**Task item**: Below is a block of entries; repeat exactly the lines starting at the line that contains "left shoulder: (57, 79)" and ending at the line that contains "right ankle: (32, 339)", both included.

Stored dataset items

═══

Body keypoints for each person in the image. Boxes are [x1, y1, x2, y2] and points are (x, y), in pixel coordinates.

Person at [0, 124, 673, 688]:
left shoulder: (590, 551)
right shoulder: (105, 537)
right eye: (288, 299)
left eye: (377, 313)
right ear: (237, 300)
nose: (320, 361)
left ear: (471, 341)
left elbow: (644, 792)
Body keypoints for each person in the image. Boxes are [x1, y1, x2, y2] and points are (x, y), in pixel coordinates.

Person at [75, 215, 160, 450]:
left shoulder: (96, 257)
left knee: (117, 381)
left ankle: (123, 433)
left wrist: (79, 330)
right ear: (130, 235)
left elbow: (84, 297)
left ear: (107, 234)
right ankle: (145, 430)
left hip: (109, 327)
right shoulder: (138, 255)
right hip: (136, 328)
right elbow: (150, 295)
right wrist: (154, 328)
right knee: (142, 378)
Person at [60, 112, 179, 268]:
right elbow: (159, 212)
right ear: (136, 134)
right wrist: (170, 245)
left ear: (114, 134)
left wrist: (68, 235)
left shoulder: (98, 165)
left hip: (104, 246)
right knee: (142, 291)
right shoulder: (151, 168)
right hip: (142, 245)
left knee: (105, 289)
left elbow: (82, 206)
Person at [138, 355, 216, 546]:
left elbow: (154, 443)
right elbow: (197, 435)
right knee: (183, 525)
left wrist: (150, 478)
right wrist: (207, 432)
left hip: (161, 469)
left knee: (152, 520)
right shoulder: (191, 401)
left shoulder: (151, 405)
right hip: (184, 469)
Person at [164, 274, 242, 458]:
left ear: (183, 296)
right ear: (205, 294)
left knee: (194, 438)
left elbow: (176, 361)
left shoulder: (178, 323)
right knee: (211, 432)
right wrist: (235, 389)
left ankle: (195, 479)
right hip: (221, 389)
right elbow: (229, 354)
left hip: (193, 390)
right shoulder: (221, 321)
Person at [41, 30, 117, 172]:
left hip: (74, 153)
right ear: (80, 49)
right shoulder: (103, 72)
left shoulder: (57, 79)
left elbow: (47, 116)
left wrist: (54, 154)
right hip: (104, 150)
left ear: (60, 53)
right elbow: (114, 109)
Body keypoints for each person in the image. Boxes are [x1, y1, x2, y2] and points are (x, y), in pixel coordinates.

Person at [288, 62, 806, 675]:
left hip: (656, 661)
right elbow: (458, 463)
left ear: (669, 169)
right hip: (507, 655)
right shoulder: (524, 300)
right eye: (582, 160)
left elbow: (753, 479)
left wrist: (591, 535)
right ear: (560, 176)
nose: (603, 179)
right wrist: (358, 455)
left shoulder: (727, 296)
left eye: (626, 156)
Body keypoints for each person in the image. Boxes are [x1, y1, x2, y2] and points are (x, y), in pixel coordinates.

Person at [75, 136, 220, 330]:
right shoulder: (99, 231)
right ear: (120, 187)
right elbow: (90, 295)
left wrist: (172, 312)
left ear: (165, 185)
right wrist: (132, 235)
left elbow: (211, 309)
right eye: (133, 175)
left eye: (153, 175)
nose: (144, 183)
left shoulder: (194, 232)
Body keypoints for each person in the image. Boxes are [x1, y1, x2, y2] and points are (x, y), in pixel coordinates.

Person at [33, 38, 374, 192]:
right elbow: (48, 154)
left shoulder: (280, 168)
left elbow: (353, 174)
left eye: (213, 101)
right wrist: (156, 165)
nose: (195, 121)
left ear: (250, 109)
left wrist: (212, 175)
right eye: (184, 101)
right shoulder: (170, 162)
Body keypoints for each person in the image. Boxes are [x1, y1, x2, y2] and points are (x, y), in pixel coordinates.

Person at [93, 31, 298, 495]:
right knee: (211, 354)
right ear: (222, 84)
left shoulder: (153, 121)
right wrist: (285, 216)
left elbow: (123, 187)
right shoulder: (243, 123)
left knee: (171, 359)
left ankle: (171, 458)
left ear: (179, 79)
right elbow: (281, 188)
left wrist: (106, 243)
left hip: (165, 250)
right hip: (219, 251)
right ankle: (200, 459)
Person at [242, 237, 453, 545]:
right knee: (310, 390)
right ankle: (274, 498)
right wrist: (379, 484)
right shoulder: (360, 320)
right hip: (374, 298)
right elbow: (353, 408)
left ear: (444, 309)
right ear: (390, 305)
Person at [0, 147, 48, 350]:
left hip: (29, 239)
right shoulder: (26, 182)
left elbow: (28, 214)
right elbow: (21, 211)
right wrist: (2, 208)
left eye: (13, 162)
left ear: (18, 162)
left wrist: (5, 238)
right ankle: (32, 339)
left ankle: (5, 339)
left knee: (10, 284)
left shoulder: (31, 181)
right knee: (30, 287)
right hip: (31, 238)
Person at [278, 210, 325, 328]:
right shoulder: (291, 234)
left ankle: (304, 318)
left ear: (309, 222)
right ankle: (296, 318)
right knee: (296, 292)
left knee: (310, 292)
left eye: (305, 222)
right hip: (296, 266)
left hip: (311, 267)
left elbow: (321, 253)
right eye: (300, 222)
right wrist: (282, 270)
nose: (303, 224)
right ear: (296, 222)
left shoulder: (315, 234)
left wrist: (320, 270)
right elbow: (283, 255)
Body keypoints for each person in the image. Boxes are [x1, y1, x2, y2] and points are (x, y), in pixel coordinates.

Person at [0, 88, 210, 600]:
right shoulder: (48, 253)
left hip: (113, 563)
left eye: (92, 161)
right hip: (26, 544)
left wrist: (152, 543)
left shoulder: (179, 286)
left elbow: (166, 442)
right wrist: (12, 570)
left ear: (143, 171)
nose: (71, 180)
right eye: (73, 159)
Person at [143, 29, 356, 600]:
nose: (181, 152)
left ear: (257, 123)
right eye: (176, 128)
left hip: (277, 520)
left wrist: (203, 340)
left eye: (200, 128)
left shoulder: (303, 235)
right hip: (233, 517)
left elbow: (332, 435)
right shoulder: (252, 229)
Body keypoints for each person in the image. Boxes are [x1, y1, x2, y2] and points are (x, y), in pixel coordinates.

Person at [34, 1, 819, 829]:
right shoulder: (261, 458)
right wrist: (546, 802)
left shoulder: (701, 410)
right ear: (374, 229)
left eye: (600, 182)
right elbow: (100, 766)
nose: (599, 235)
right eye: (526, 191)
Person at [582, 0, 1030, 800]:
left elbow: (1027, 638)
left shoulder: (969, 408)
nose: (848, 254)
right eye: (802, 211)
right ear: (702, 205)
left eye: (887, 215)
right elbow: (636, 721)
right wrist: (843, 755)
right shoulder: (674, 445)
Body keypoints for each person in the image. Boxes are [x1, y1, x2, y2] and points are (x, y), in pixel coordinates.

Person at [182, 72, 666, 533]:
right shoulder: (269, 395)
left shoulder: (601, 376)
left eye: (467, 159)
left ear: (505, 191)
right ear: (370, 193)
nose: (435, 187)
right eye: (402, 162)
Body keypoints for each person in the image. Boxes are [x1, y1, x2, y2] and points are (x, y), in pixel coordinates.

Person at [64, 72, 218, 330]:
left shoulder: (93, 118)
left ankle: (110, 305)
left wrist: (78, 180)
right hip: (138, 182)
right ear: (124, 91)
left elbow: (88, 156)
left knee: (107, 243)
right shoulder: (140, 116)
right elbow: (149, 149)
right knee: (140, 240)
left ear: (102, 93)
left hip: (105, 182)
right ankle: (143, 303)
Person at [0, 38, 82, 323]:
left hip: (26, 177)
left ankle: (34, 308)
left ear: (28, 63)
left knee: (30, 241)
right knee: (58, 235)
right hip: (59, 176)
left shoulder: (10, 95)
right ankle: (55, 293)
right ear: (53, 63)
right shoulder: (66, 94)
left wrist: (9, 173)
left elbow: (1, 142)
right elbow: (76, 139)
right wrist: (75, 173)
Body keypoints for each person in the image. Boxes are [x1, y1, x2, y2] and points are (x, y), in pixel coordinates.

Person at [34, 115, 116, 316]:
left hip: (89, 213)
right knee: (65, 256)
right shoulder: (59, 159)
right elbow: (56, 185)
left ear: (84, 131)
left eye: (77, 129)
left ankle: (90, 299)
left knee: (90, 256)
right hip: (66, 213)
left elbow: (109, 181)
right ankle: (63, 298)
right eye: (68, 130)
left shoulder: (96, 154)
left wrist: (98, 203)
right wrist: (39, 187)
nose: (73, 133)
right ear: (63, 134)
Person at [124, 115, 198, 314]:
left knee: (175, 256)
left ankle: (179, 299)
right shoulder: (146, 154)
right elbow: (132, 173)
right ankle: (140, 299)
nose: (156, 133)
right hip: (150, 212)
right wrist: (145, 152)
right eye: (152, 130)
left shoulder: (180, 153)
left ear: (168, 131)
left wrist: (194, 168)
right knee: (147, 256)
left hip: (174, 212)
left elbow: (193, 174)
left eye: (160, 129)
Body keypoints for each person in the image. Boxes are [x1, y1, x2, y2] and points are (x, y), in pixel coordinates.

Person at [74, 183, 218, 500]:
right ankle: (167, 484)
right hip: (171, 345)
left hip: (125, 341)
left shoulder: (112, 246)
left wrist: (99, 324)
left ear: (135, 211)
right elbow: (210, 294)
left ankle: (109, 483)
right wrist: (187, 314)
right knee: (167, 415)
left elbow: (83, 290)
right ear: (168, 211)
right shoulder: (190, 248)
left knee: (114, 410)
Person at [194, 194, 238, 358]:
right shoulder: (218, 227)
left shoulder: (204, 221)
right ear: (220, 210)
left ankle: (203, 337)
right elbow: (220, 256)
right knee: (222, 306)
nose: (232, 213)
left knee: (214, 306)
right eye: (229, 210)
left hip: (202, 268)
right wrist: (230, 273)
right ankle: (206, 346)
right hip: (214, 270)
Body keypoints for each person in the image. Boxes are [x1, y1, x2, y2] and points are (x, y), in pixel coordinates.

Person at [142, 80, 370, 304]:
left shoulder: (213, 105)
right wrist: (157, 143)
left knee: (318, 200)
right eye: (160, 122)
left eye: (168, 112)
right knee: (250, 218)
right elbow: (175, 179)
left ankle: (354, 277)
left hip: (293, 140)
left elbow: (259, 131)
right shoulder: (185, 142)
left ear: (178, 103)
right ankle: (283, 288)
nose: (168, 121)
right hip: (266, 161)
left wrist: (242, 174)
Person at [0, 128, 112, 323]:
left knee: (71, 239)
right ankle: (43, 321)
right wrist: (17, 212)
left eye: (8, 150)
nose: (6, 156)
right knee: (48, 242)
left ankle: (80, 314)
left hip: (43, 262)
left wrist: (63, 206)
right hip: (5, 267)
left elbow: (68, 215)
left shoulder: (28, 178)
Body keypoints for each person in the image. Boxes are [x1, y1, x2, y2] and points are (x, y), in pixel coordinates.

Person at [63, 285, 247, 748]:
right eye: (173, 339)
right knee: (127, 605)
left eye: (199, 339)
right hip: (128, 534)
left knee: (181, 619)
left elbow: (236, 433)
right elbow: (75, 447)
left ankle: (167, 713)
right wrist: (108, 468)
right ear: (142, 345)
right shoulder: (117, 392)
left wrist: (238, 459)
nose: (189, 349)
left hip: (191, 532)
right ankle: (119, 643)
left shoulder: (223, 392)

═══

**Solution**:
left shoulder: (57, 79)
left elbow: (47, 116)
left wrist: (54, 154)
right hip: (104, 150)
left ear: (60, 53)
right elbow: (114, 109)
Body keypoints for each person in the image. Boxes are [x1, y1, x2, y2] and points are (x, y), in pixel coordinates.

Person at [288, 62, 806, 675]:
left hip: (656, 661)
right elbow: (458, 463)
left ear: (669, 169)
right hip: (507, 655)
right shoulder: (524, 300)
right eye: (582, 160)
left elbow: (753, 479)
left wrist: (591, 535)
right ear: (560, 176)
nose: (603, 179)
right wrist: (358, 455)
left shoulder: (727, 296)
left eye: (626, 156)
Body keypoints for each person in the image. Boxes are [x1, y1, x2, y2] and points are (x, y), in pixel coordinates.

Person at [75, 136, 220, 330]:
right shoulder: (99, 231)
right ear: (120, 187)
right elbow: (90, 295)
left wrist: (172, 312)
left ear: (165, 185)
right wrist: (132, 235)
left elbow: (211, 309)
right eye: (133, 175)
left eye: (153, 175)
nose: (144, 183)
left shoulder: (194, 232)
Body keypoints for each person in the image. Boxes are [x1, y1, x2, y2] and points are (x, y), in pixel coordinates.

Person at [33, 38, 374, 192]:
right elbow: (48, 154)
left shoulder: (280, 168)
left elbow: (353, 174)
left eye: (213, 101)
right wrist: (156, 165)
nose: (195, 121)
left ear: (250, 109)
left wrist: (212, 175)
right eye: (184, 101)
right shoulder: (170, 162)
Body keypoints for each person in the image. Boxes are [x1, y1, x2, y2] and points are (x, y), in pixel coordinates.

Person at [93, 31, 298, 495]:
right knee: (211, 354)
right ear: (222, 84)
left shoulder: (153, 121)
right wrist: (285, 216)
left elbow: (123, 187)
right shoulder: (243, 123)
left knee: (171, 359)
left ankle: (171, 458)
left ear: (179, 79)
right elbow: (281, 188)
left wrist: (106, 243)
left hip: (165, 250)
right hip: (219, 251)
right ankle: (200, 459)
Person at [242, 237, 453, 545]:
right knee: (310, 390)
right ankle: (274, 498)
right wrist: (379, 484)
right shoulder: (360, 320)
right hip: (374, 298)
right elbow: (353, 408)
left ear: (444, 309)
right ear: (390, 305)
Person at [0, 147, 48, 350]:
left hip: (29, 239)
right shoulder: (26, 182)
left elbow: (28, 214)
right elbow: (21, 211)
right wrist: (2, 208)
left eye: (13, 162)
left ear: (18, 162)
left wrist: (5, 238)
right ankle: (32, 339)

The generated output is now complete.